EJERCICIOS
1. Indica si cada afirmación concuerda con el texto sobre la gracia: (a) Dios no actuó en gracia antes de la venida de Jesucristo; (b) las promesas pueden contrastarse con la ley; (c) el cristianismo es una cuestión de teoría. Responde sí o no y cita las palabras del texto que lo deciden.
2. Retoma el texto sobre la gracia y continúalo a partir de su última oración.

La gracia

Juan 1:17

“La gracia” vino “por medio de Jesucristo”, con la verdad (Juan 1:17).

No significa que Dios no hubiese actuado en gracia hasta entonces. Si no lo hubiera hecho, el hombre habría sido rechazado para siempre después de la caída. No reveló abiertamente esta gracia antes de la venida de Jesucristo, pero ahora entendemos, a la luz del Nuevo Testamento, que fue el primer motivo divino. Si lo consideramos bien, la ley misma, “dada” por Moisés, no era más que un instrumento temporal de la gracia. No es necesario ponerlas en oposición, o ver dos campos sin contacto: la esfera de la ley tiene lugar, como un objeto limitado, en el reino infinito de la gracia. Las promesas pueden contrastarse con la ley, pero con la gracia no. Esta es antes de la ley, por encima de la ley, resplandecerá a perpetuidad en sus resultados cuando la ley, cumplida, haya tenido su fin, y además los rayos de la gracia nunca dejaron de brillar a través de la ley (Éxodo 19:3-6; 34:34-35; Salmos 19:8-11; 119).

Pero Aquel en quien habita toda plenitud hizo descender la gracia aquí abajo, en Su persona. La gracia no solo fue “dada”, sino que “vino”. Aquel Verbo fue hecho carne, y “habitó entre nosotros… lleno de gracia y de verdad” (Juan 1:14, 17). Así “la gracia de Dios se ha manifestado” (Tito 2:11). No se trata de un principio abstracto, sino de una Persona viva que descendió hasta nosotros. “El Hijo de Dios ha venido” (1 Juan 5:20). El cristianismo es una cuestión de vida, no de teoría.

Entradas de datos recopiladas
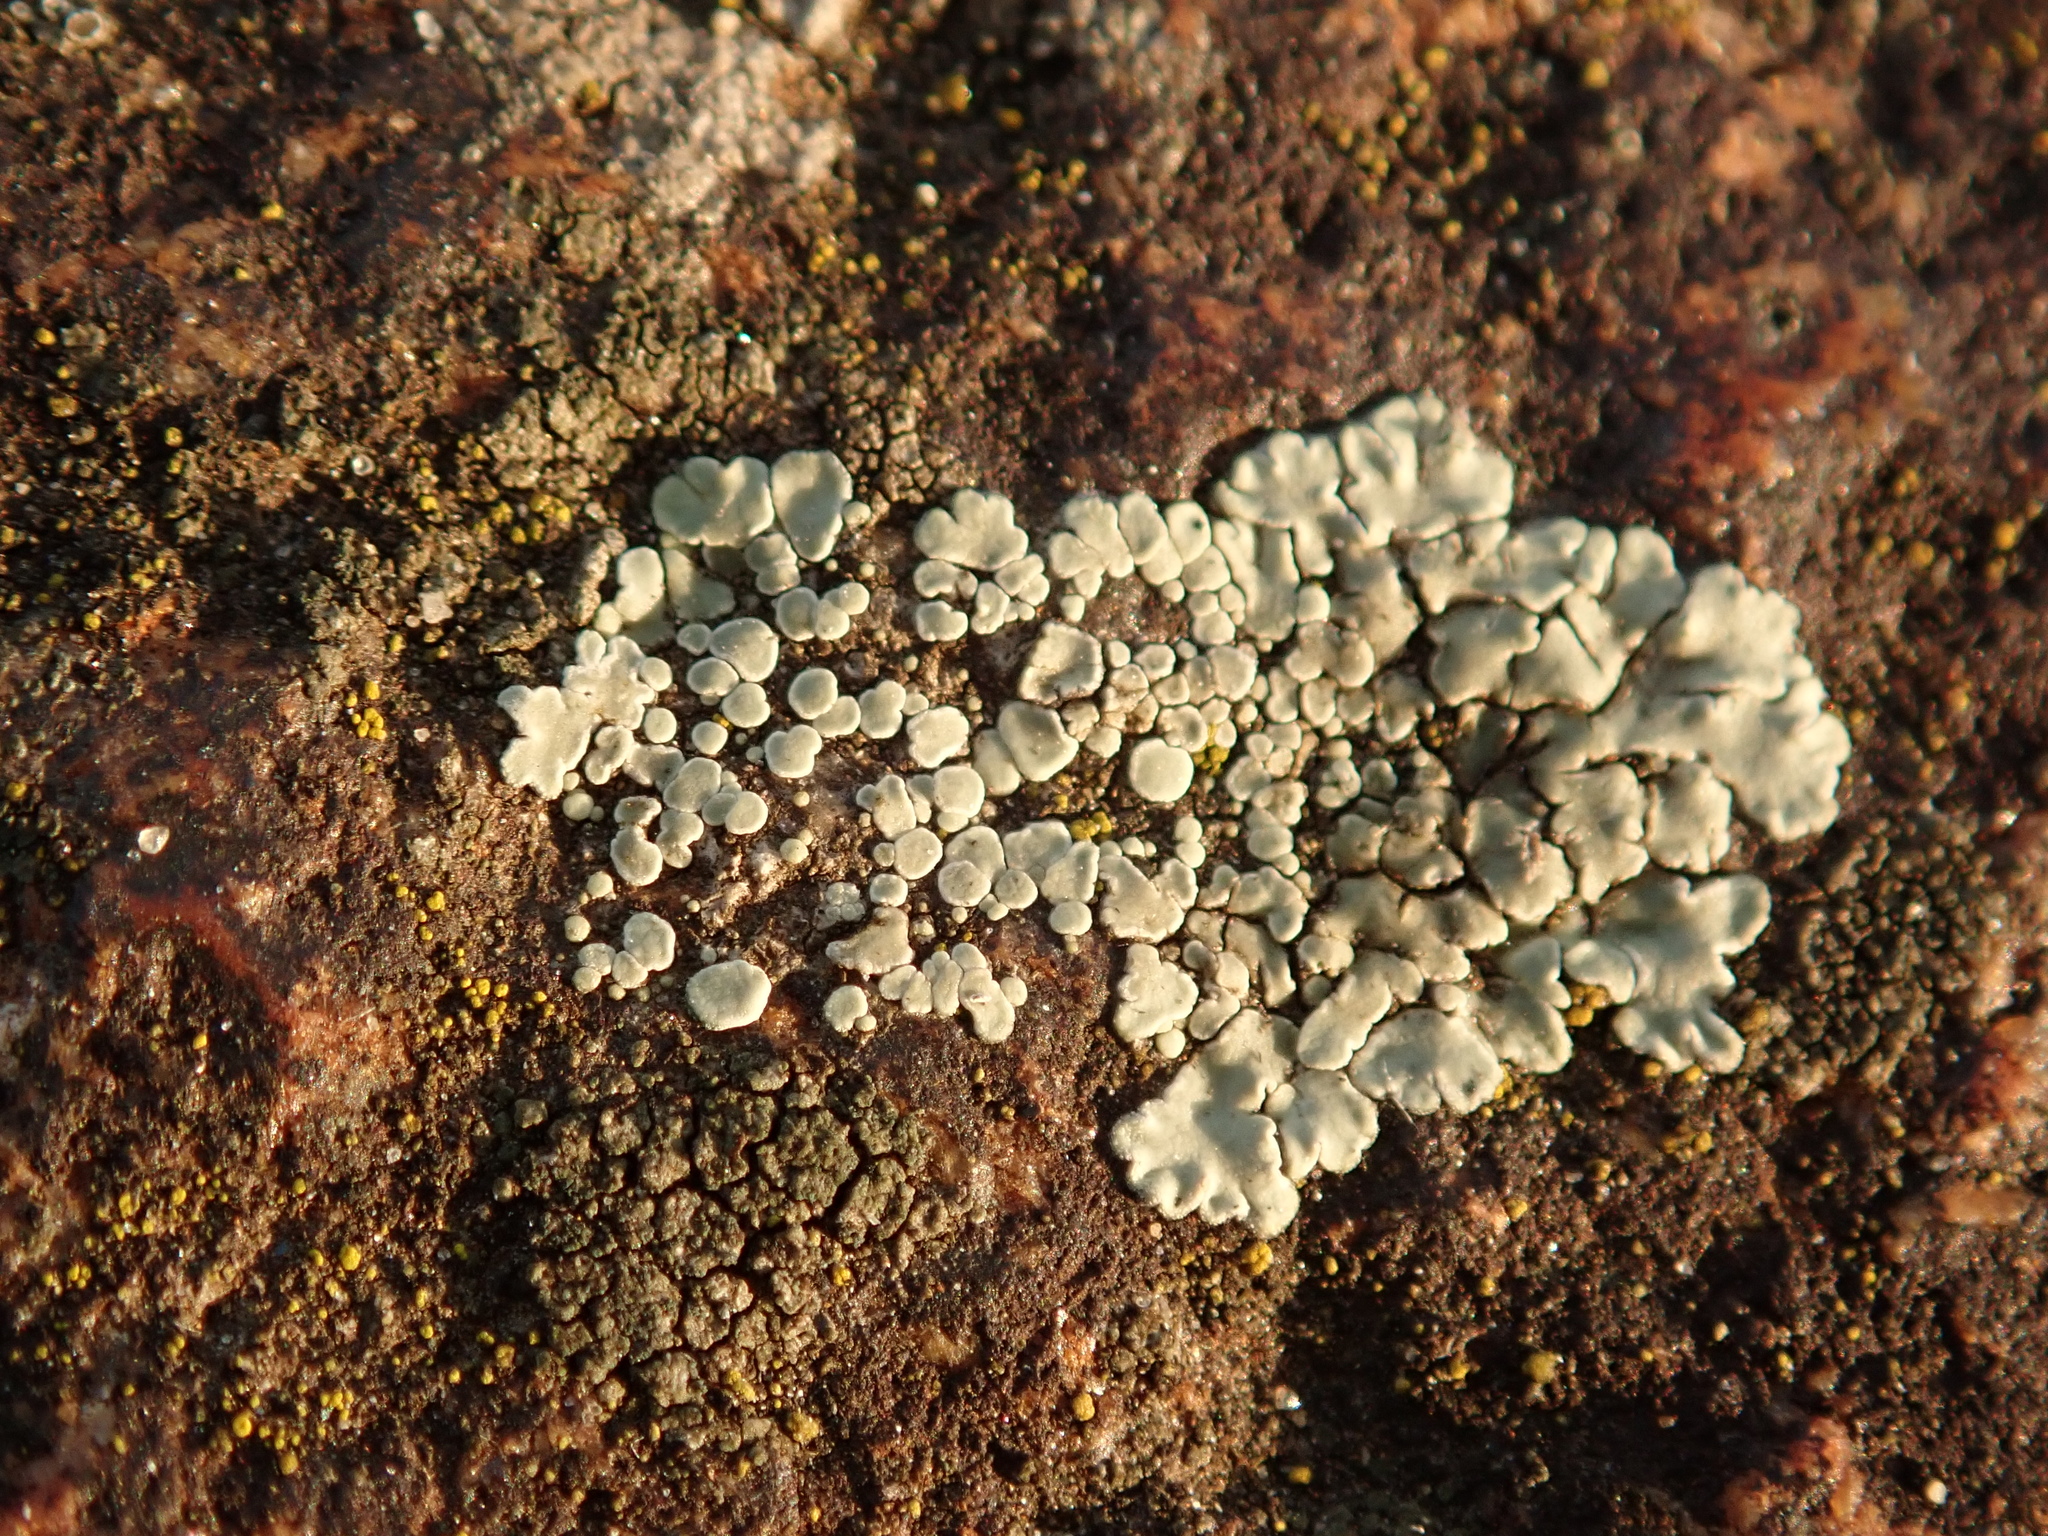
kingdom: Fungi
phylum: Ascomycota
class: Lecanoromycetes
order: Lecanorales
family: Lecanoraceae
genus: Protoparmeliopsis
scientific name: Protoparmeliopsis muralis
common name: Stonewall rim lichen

* * *

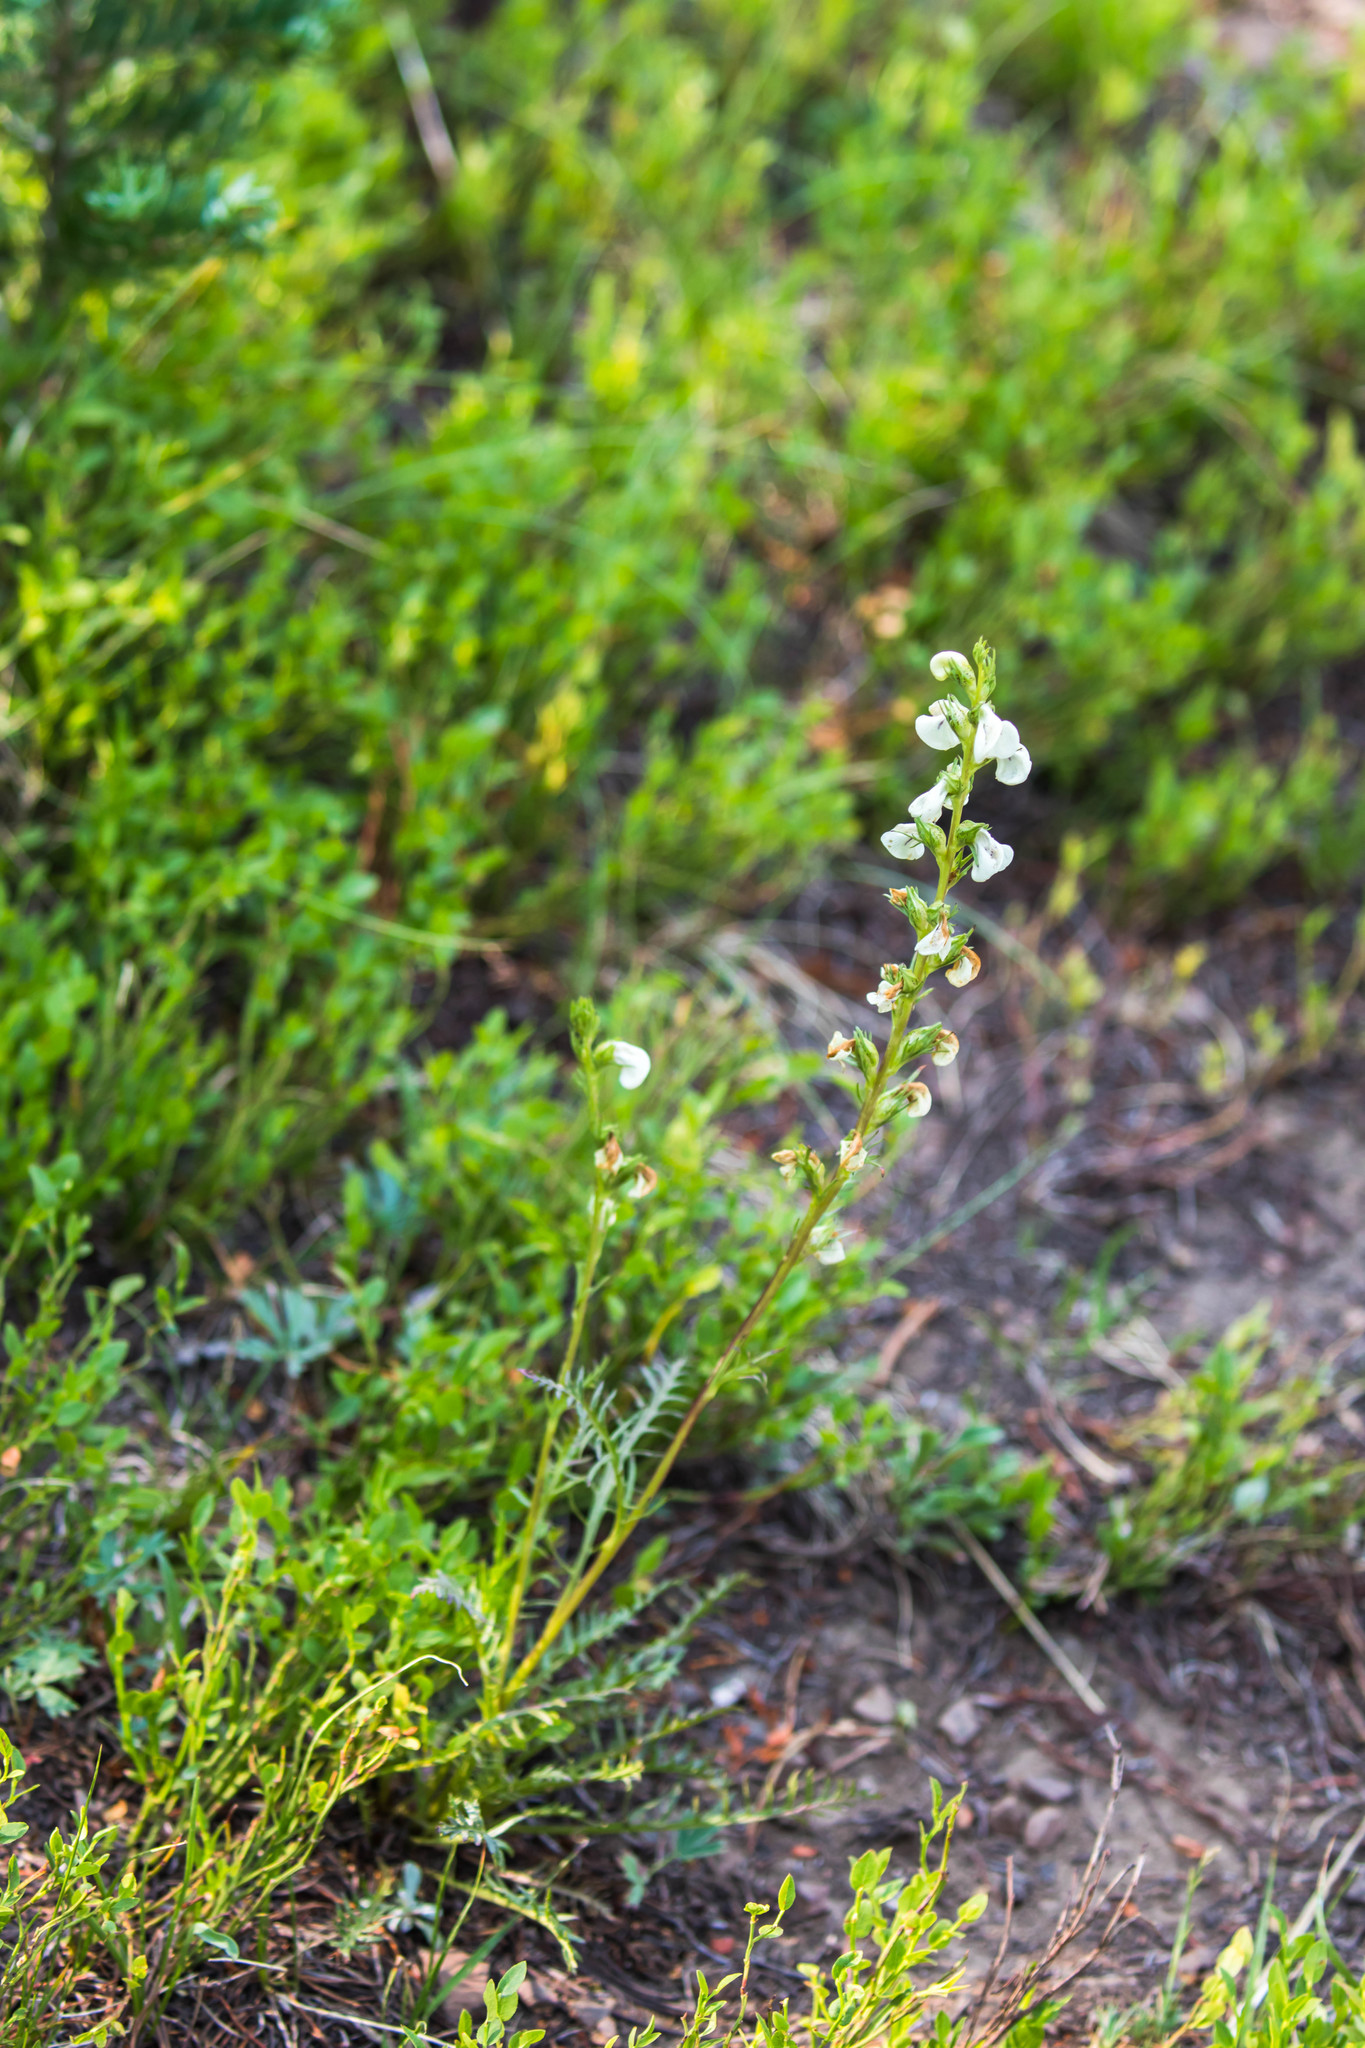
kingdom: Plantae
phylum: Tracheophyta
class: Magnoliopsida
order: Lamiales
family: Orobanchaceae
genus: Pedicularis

==

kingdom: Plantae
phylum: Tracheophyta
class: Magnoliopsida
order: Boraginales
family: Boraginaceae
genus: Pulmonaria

RESPUESTAS
1.
(a) No: "No significa que Dios no hubiese actuado en gracia hasta entonces."
(b) Sí: "Las promesas pueden contrastarse con la ley, pero con la gracia no."
(c) No: "El cristianismo es una cuestión de vida, no de teoría."

2.
La gracia es el amor de Dios ocupándose de seres que no merecen ser amados, o mejor dicho, es Dios, quien es amor, ocupándose de aquellos que eran “aborrecedores de Dios” (Romanos 1:30) a causa de su pecado; así como la verdad es la luz de Dios iluminando a estos mismos seres con el corazón “entenebrecido” (v. 21). La gracia hace ver el mal, como la verdad hace ver el error, y solo ella proporciona el remedio para el mal. No debe nada a quienes beneficia, interviene donde no hay recursos. Pero no se limita a quedar en paz con el culpable: ella da. La misericordia paga nuestras deudas, se ha dicho, pero la gracia nos enriquece.

La gracia y el pecador

La gracia, precisamente porque es gracia, no adula, cultiva o mejora al hombre pecador. Lo deja a un lado como incorregible, a pesar de sus afirmaciones. Lo coloca frente a todos los espejos por los cuales él puede conocerse a sí mismo moralmente, es decir, la creación, la ley, finalmente Cristo, y lo encuentra en todas partes responsable y culpable, teniendo tanta necesidad de gracia que sin ella, es y permanece perdido. Si fuera capaz de hacer buenas obras para Dios, recibiría el salario de ellas; por lo tanto no puede contársele como gracia, sino como una cosa debida (Romanos 4:4). No hace dormir la conciencia, por el contrario, la empuja a hablar en voz alta, y es su primer beneficio para despertarla así. Lejos de aceptar un compromiso entre Dios y el pecado, le da al pecado su rostro verdadero y horrible, utiliza el mandato divino para hacer que el pecado se vuelva “sobremanera pecaminoso”, “porque por medio de la ley es el conocimiento del pecado” (3:20; 7:13). Por lo tanto, obliga al hombre, a pesar de que da coces contra el aguijón (Hechos 9:5), a reconocer que él es el esclavo desesperado de este pecado, y luego ella interviene, sola, en favor de aquellos que no pueden hacer nada.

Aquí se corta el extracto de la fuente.